◆ Work instruction:
From the records below, print only the part that opens with the line containing "Du kan välja" and closes with the line containing "sarebbero abbassati."; omit the pictures.

++++ Data records

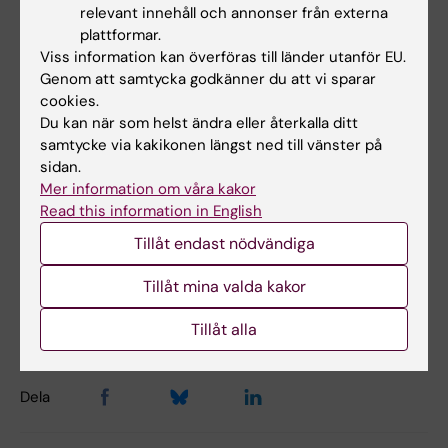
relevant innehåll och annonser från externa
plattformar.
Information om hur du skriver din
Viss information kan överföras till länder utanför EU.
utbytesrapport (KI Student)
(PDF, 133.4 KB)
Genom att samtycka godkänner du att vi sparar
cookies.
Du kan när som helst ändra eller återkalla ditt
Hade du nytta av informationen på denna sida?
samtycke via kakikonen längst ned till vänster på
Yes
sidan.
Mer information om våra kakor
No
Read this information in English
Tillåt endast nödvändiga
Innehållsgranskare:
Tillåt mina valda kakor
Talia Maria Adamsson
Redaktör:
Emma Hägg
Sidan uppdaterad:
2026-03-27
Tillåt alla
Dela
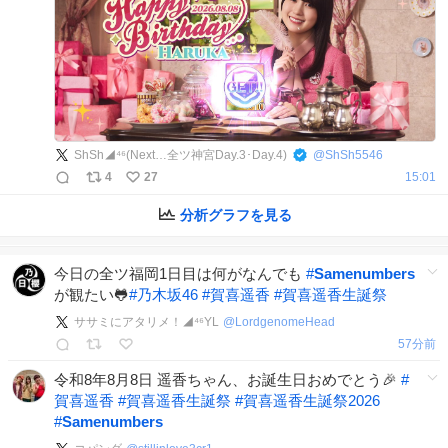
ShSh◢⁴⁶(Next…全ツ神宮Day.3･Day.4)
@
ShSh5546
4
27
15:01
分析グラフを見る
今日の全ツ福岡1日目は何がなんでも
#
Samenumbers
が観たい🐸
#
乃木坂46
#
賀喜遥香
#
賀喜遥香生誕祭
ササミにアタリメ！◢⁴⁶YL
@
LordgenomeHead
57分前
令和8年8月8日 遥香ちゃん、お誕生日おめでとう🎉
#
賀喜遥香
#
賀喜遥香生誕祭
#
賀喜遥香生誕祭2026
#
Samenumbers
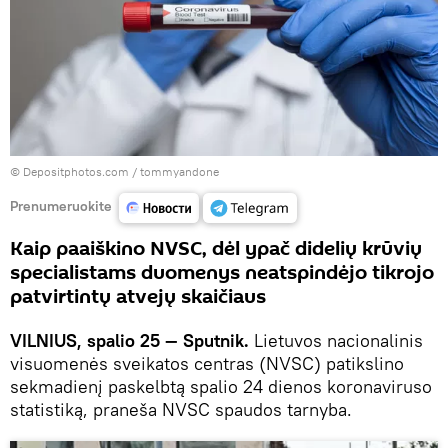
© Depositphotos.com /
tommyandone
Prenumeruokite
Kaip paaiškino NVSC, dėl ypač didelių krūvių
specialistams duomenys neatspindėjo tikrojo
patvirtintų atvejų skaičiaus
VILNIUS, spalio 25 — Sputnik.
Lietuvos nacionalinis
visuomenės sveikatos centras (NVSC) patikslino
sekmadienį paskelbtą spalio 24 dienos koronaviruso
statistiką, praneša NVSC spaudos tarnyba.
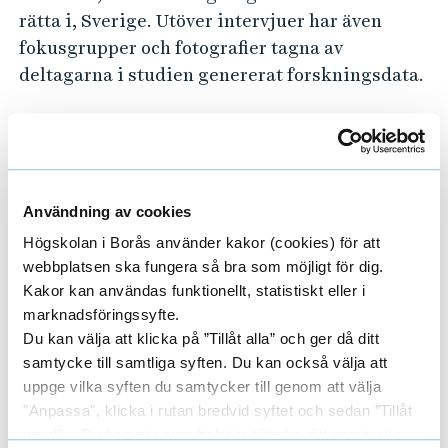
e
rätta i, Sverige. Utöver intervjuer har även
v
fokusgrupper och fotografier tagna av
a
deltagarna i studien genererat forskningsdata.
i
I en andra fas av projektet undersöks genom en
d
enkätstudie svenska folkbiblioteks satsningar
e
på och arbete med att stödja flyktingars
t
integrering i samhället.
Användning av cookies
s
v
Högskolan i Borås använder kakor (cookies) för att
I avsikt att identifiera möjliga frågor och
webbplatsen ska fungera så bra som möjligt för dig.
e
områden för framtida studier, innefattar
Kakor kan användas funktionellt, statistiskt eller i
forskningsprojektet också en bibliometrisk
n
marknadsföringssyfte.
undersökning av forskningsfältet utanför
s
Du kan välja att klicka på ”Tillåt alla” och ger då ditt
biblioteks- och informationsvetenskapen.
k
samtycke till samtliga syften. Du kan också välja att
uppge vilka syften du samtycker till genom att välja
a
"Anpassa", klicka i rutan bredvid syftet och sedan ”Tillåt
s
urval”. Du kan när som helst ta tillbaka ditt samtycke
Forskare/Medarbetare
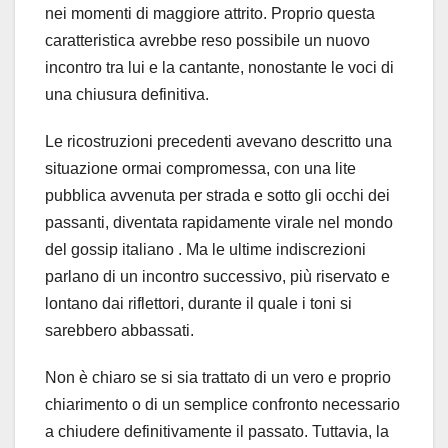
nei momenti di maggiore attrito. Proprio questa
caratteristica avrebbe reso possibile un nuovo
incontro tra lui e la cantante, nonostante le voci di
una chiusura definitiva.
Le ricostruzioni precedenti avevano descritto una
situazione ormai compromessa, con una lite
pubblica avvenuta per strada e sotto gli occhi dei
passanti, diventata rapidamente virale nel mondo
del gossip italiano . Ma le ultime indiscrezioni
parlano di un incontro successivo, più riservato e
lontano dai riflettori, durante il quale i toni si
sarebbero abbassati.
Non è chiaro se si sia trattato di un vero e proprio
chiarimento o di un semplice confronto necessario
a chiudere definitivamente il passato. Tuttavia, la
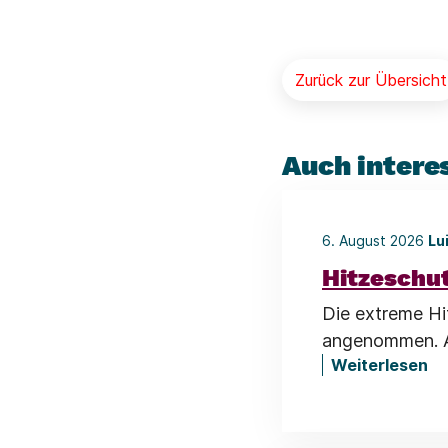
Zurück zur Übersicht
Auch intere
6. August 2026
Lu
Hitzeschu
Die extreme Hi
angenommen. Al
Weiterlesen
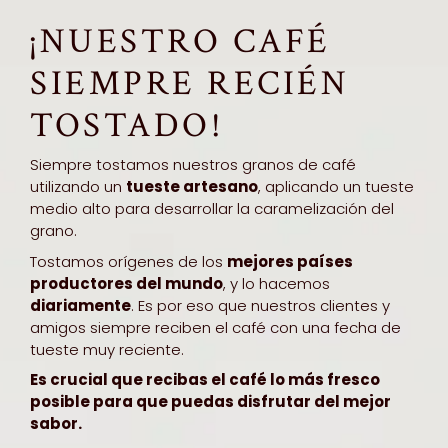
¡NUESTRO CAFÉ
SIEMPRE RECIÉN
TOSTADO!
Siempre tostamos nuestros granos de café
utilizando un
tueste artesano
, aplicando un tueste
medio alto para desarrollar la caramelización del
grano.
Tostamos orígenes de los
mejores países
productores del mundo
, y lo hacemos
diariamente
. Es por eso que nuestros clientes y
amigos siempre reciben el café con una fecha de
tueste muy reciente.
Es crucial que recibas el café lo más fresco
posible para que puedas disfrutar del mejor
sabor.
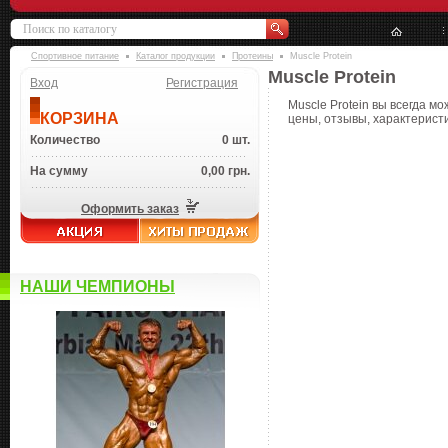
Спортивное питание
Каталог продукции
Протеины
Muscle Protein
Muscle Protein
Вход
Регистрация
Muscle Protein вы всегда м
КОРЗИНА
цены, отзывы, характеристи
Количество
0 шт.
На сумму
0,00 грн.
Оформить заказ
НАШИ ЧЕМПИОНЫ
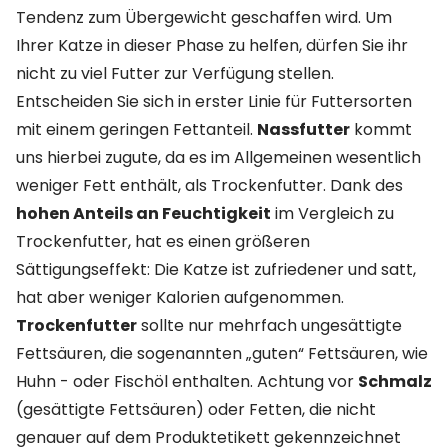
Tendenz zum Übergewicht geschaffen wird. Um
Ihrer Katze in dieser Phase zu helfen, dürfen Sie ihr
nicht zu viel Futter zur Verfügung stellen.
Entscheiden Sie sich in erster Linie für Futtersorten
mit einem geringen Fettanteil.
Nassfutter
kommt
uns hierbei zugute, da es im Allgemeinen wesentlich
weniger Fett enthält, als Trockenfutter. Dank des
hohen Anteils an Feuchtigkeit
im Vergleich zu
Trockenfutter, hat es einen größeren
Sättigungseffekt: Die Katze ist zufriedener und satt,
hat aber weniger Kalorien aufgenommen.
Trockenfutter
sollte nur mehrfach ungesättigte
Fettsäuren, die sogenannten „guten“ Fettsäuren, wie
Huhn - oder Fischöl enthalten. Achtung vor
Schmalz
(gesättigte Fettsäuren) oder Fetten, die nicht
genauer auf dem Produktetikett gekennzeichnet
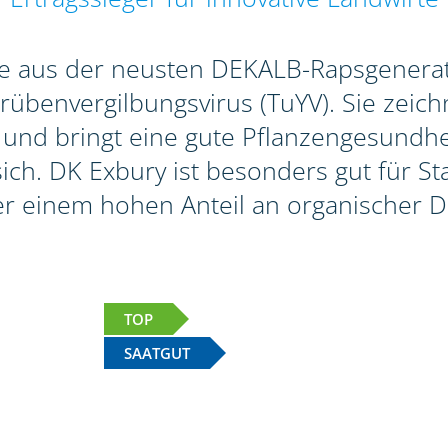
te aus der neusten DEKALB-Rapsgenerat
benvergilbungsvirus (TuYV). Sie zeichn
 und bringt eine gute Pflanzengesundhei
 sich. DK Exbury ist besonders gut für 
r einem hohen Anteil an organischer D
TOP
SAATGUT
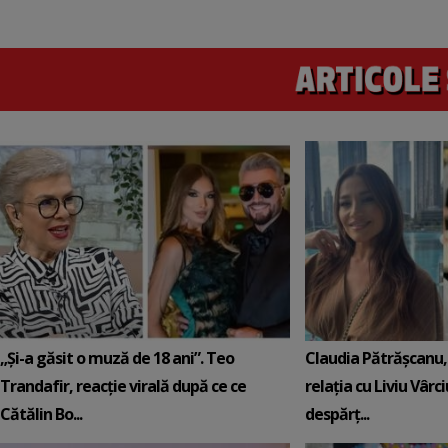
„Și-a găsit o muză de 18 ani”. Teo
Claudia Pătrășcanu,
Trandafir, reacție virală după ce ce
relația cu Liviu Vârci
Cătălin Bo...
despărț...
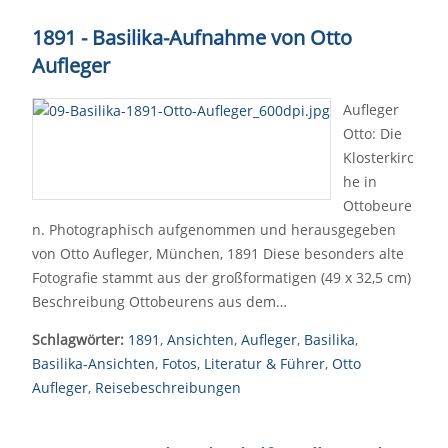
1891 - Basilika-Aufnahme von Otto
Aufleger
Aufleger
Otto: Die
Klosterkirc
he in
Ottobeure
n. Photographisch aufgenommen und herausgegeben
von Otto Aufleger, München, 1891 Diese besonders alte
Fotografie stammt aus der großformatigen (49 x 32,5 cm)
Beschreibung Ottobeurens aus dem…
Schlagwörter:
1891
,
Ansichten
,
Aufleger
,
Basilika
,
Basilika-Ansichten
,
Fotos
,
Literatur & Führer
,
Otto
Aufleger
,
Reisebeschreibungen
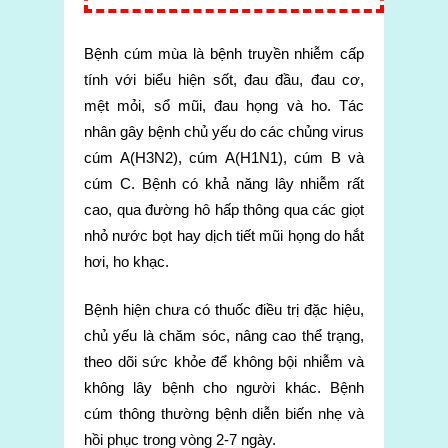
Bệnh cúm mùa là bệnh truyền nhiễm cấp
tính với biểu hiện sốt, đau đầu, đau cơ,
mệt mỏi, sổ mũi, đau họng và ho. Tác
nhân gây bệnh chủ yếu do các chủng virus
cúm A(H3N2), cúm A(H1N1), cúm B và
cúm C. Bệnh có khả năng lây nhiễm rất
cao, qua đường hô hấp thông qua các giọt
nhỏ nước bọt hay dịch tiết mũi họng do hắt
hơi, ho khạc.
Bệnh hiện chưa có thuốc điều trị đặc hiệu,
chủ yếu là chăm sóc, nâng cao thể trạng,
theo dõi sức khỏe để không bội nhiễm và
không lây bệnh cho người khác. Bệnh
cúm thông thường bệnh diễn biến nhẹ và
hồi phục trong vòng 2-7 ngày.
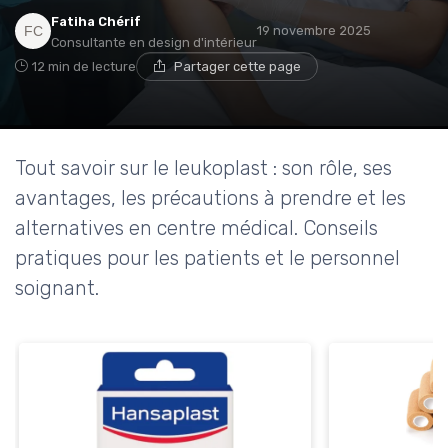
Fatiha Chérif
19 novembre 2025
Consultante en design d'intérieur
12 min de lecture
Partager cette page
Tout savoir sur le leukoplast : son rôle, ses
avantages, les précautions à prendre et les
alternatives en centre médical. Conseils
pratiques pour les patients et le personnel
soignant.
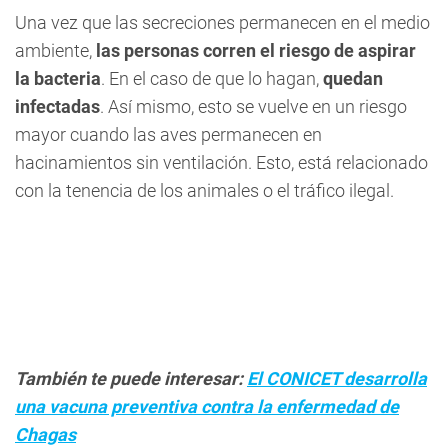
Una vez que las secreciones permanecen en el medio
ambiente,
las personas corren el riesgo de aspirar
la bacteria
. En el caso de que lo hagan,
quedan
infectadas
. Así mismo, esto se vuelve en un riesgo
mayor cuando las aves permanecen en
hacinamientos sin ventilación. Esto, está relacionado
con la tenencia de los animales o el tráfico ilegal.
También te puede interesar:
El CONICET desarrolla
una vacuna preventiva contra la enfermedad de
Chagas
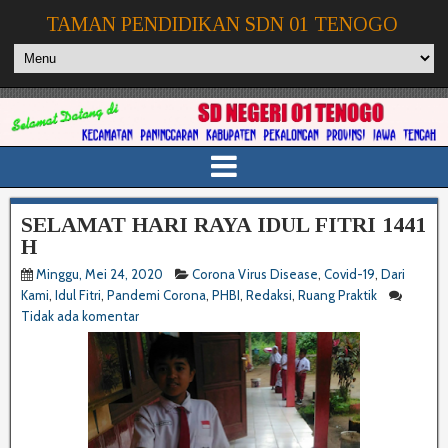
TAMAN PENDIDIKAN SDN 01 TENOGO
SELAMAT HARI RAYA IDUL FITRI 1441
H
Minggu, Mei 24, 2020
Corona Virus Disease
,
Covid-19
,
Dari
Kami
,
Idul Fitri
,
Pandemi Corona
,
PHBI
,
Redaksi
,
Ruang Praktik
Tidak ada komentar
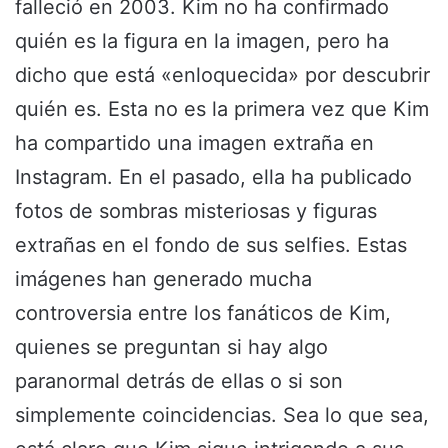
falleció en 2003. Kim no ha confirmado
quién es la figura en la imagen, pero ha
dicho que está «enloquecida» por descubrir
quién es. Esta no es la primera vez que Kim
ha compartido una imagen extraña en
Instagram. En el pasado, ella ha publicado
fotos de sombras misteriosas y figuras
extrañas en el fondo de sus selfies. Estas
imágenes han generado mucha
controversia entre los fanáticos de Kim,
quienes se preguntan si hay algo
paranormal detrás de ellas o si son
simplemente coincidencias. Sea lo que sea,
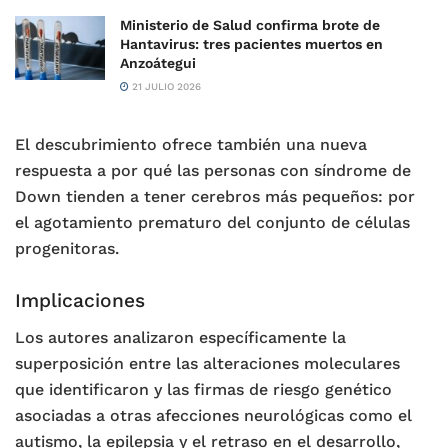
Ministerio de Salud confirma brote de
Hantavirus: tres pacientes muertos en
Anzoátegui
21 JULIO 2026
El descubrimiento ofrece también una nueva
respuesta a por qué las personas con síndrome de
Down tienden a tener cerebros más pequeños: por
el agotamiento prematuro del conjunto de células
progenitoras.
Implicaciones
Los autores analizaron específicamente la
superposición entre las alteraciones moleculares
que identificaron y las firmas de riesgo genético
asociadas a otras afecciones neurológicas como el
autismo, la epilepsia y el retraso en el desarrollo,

++++++++

◆ Answer for this exercise:
Du kan välja att klicka på ”Tillåt alla” och ger då ditt
biblioteks- och informationsvetenskapen.
k
samtycke till samtliga syften. Du kan också välja att
uppge vilka syften du samtycker till genom att välja
a
"Anpassa", klicka i rutan bredvid syftet och sedan ”Tillåt
s
urval”. Du kan när som helst ta tillbaka ditt samtycke
Forskare/Medarbetare
nei momenti di maggiore attrito. Proprio questa
caratteristica avrebbe reso possibile un nuovo
incontro tra lui e la cantante, nonostante le voci di
una chiusura definitiva.
Le ricostruzioni precedenti avevano descritto una
situazione ormai compromessa, con una lite
pubblica avvenuta per strada e sotto gli occhi dei
passanti, diventata rapidamente virale nel mondo
del gossip italiano . Ma le ultime indiscrezioni
parlano di un incontro successivo, più riservato e
lontano dai riflettori, durante il quale i toni si
sarebbero abbassati.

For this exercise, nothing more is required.